I want to thank you for that information. It is good to get information from someone who actually knew the dog, or knew someone who did.
I agree, from what you just described, I would not call that a HA bull dog. I am considering getting a heavy breed "Chinaman" pup, and that information was helpful. 
So I wish to ask; those forum members out there with heavy, or line breed dogs off "Chinaman". Are your dogs HA? Does that line seem to throw HA dogs?
Thanks


----------



## Kayo45 (Oct 12, 2010)

dday said:


> I want to thank you for that information. It is good to get information from someone who actually knew the dog, or knew someone who did.
> I agree, from what you just described, I would not call that a HA bull dog. I am considering getting a heavy breed "Chinaman" pup, and that information was helpful.
> So I wish to ask; those forum members out there with heavy, or line breed dogs off "Chinaman". Are your dogs HA? Does that line seem to throw HA dogs?
> Thanks


Nah, I didnt know Vinny personally or anything I just know alot about this line of dogs. And no Chinaman dogs are not known to be HA


----------



## Sadie (Jun 18, 2008)

Ok after running this by a few folks chinaman was NOT a man biter he was an excite biter. Big difference.


----------



## dday (Oct 5, 2010)

Sadie said:


> Ok after running this by a few folks chinaman was NOT a man biter he was an excite biter. Big difference.

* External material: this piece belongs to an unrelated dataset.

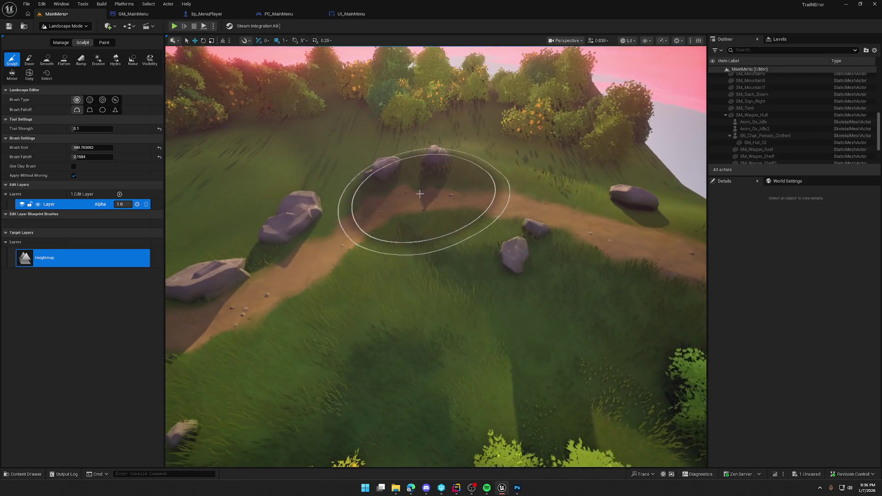
scroll(652, 280, down, 5)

Agreed!, Case closed, "I hope"


----------



## Just Tap Pits (Mar 4, 2013)

Its old but bumping it for the Abernathy's opinion


----------



## surfer (Feb 20, 2013)

as long as i've been around the dogs, and been bit a few times.

but i believe its like fire said, the thing is you CAN NOT show fear.

they will test you.

i have a little 32lb girl, that looks cute, but as soon as she senses fear,

your lunch, and she's an alligator, 
but on the other hand, i can put a dog biscuit in my mouth,

and she will bite it in pieces and very carefully take it out of my mouth.


----------